The FTSE Bursa Malaysia KLCI Index, which rose 0.7% yesterday, has gained 5.5% from a low in early May. That compares with Hong Kong’s Hang Seng Index, for instance, which shed 4.7% during the same period. The index was up 0.2% yesterday.

If successful, AirAsia X will be the biggest IPO in Malaysia so far this year, according to Dealogic. It is also the first deal of size for the Malaysian market since the general elections on May 5, when the ruling coalition won a thin majority to extend its decades-long rule of the country. Many observers have noted that the outcome of the election would be a key factor in deciding the direction of deal flow this year.

There have been five IPOs completed so far this year in Malaysia for a combined deal value of $335 million, with Cliq Energy’s $118 million offering in April being the biggest among them, the data show.

AirAsia X
The AirAsia X offering comprises 790.1 million shares, which represent 33.3% of the enlarged share capital, for a price between M$1.15 and M$1.45 each, set to raise up to $370 million, according to the term sheet. The deal consists of 75% primary shares and 25% secondary shares.

Some 68.1% of the shares are targeted at institutions, while the remaining 31.9% are offered to retail investors.

The deal comes with a greenshoe option of up to 15%, which will be all secondary shares, and if exercised in full could increase the size of the deal to as much as $426 million.

The price range values AirAsia X at a 2013 price-to-earnings ratio of between 18.7 times and 23.6 times, sources say.

One of its key comps is AirAsia, they say, which is trading at a 2013 P/E multiple of around 10.7 times, according to Bloomberg data. Investors will also likely compare it to other airlines such as Thailand-listed Asia Aviation, the holding company of budget airline Thai AirAsia, which is trading around 18.3 times and the Philippines-listed Cebu Air, which is trading around 14.5 times, the data show.

Some of the selling points of AirAsia X is that it is a well-known brand in the region, and it operates in one of the fastest growing markets in the world, according to one source.

The selling shareholders are Aero Ventures, Orix Airline and Manara Malaysia I. They currently own 74.0% of the company, but will see their combined stake reduced to 47.2% after the IPO, according to the company’s draft prospectus. Investment holding company Aero Ventures, which is controlled by AirAsia CEO Tony Fernandes and his partners, currently owns 52.2% of AirAsia X, while Orix Airline and Manara hold 10.9% each.

The airline currently serves 14 destinations across Asia, Australia and the Middle East from its hub in Kuala Lumpur. It operates a fleet of nine A330-300s for scheduled services, and has two A340-300s that are currently wet-leased, according to the draft prospectus. Under a wet lease, the airline leases its aircraft together with a complete crew, maintenance and insurance to another airline. The fleet represents the largest LCC wide-body aircraft seat capacity in the Asia-Pacific region, it says.

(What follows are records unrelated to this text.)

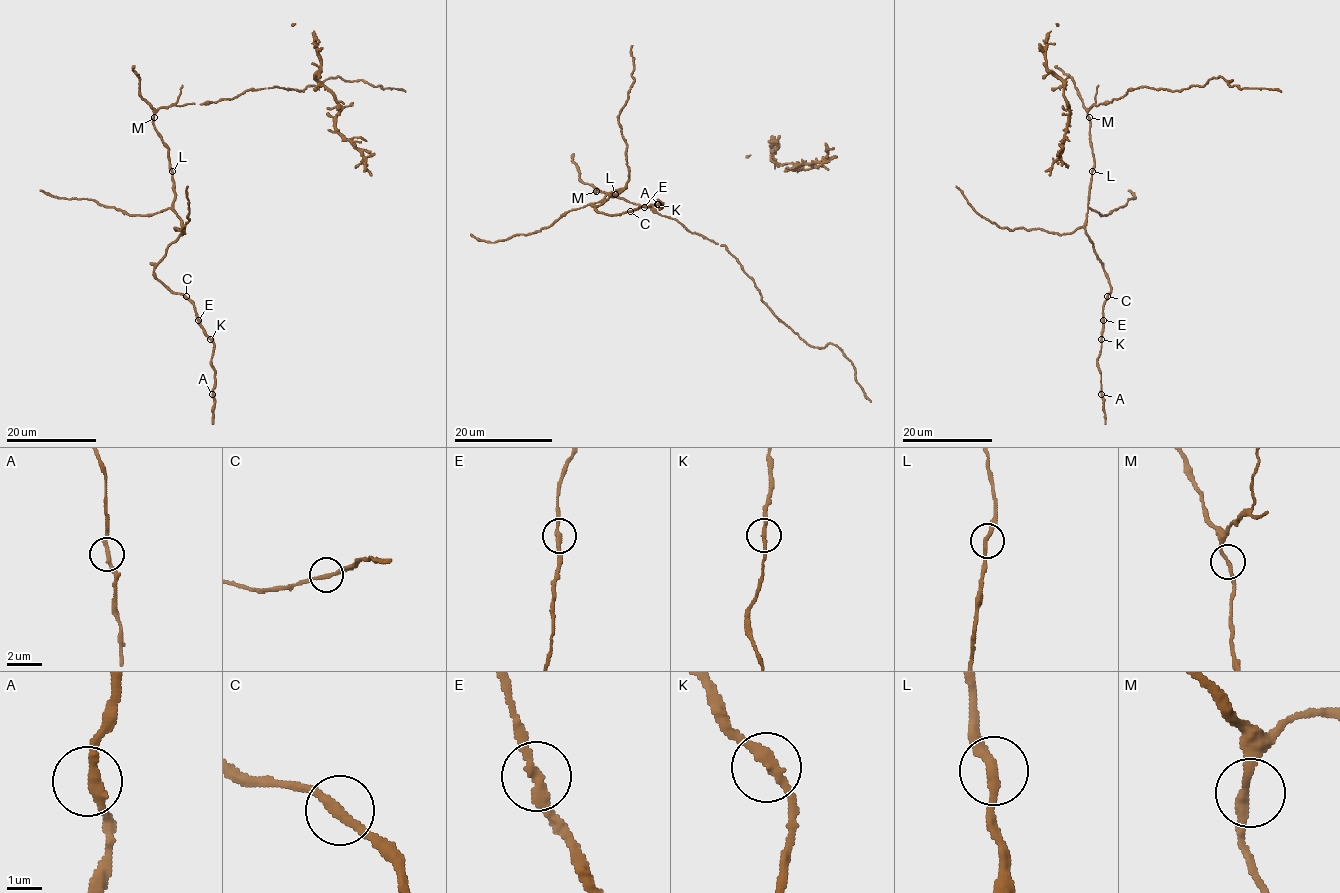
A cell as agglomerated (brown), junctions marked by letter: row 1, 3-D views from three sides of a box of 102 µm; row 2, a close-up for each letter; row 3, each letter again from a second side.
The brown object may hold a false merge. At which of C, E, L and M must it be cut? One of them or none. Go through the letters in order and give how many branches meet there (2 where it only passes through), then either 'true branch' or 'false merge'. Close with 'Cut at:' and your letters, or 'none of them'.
C: 2 branches meet; true branch
E: 2 branches meet; true branch
L: 2 branches meet; true branch
M: 2 branches meet; true branch
Cut at: none of them

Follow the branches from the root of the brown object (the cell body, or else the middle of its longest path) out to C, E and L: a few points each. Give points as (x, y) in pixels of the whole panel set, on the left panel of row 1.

The airline says it believes it operates in an underpenetrated home market relative to other major Asian airports in terms of long-haul flights, which provides additional growth opportunities for it to serve some of the world’s largest and fastest-growing aviation markets.

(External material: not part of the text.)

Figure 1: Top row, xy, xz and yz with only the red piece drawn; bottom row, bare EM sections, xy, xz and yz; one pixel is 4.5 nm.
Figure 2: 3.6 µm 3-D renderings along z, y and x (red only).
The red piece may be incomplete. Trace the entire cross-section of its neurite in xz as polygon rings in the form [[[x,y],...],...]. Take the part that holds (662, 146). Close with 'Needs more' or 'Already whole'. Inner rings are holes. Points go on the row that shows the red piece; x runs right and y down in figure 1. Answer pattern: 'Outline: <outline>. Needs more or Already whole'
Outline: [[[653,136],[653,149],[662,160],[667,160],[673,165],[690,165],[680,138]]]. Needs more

Its passenger volume increased at a compound annual growth rate of 76.8% from 2008 to 2012, and its revenue grew to M$2 billion ($632 million) last year from M$230.7 million in 2008.

CIMB, Credit Suisse, and Maybank are joint global coordinators for the IPO, and Barclays, BNP Paribas, Citi, CLSA, HSBC, and Morgan Stanley join them as bookrunners, according to the sources. At the time of the start of investor education last month, some sources involved in the deal said Morgan Stanley had been added to the global coordinator line-up, but the situation was fluid and that did not turn out to be the case in the end, according to one source yesterday.

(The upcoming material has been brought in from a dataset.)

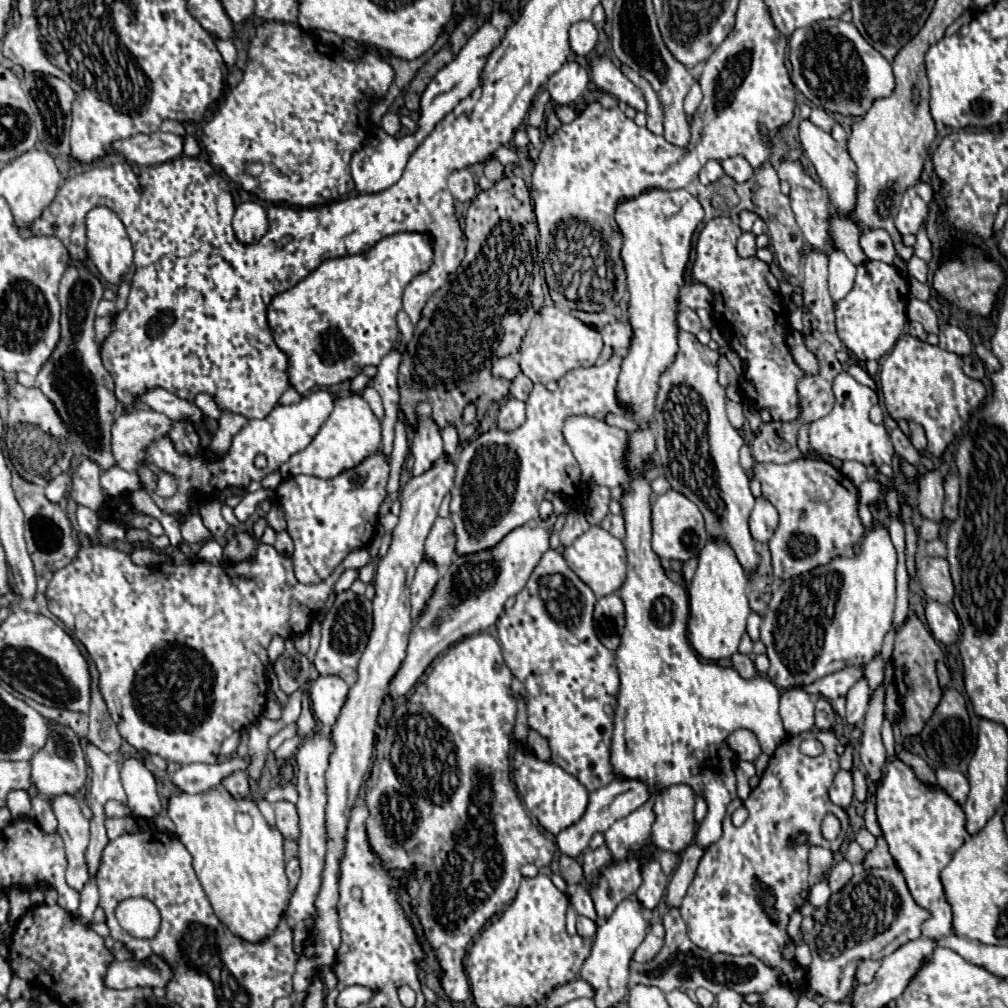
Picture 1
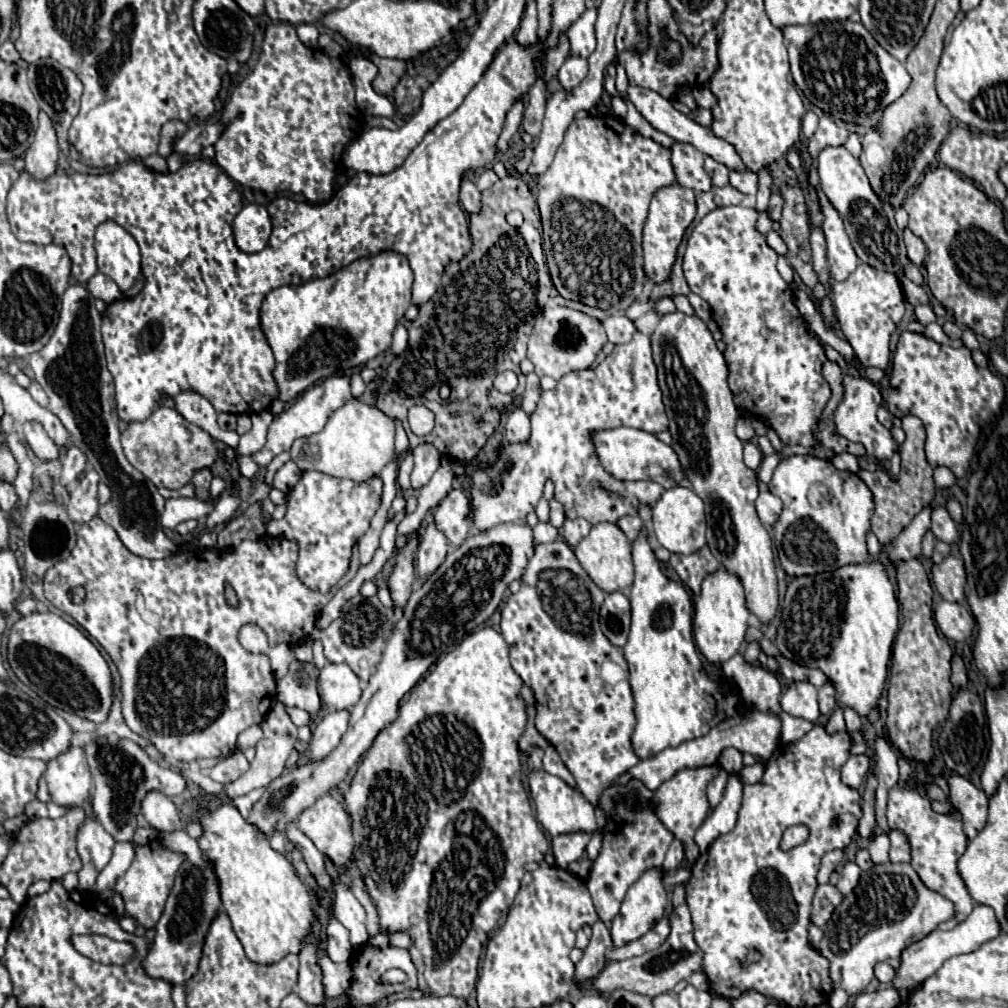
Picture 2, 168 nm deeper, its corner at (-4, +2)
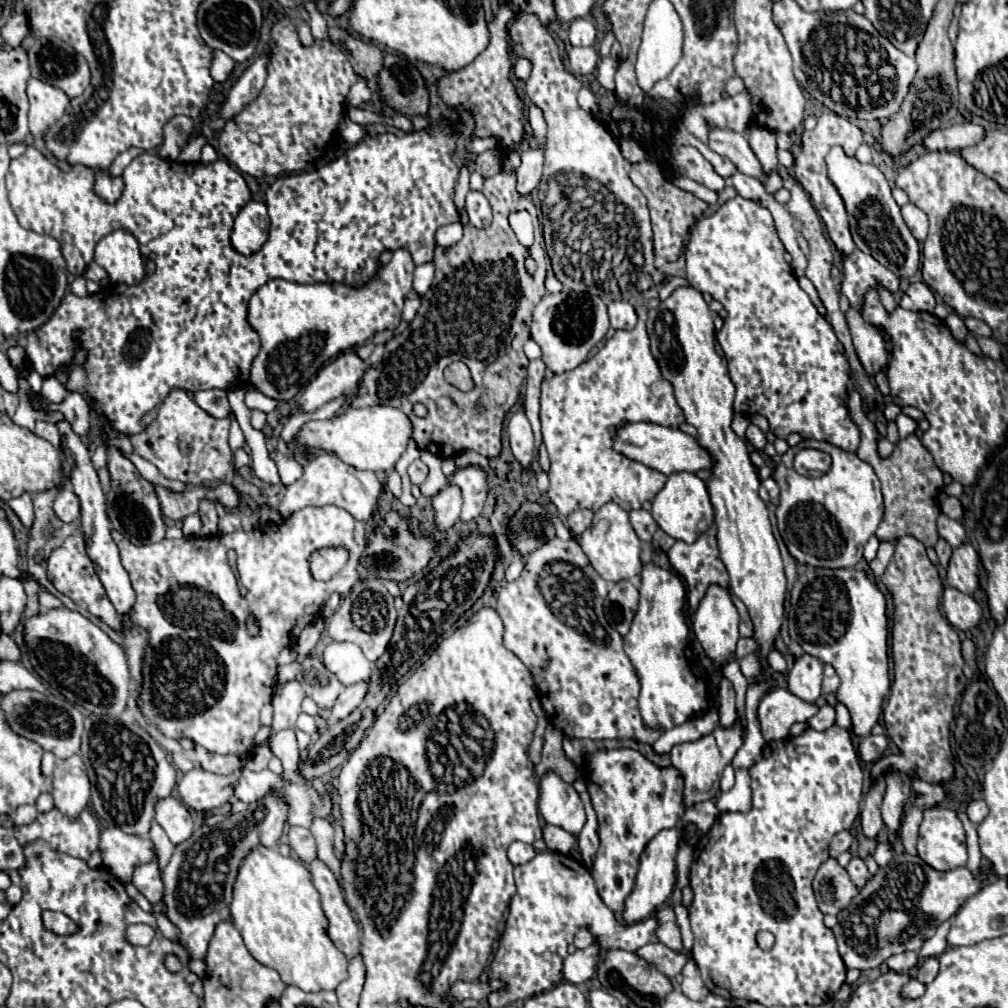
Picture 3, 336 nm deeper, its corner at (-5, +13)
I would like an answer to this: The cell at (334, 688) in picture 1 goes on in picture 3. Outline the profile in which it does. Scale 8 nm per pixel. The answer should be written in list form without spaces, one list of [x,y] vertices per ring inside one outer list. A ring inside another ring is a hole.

The AirAsia X public offering follows the popular IPO of Asia Aviation in May last year, which raised $143 million. AirAsia has also expressed an intention to list its associate Indonesian business. The idea behind the separate listings is to enable its various units to accumulate capital and debt so that they can buy their own aircraft in the future, thus easing the financing burden and leverage at the group level.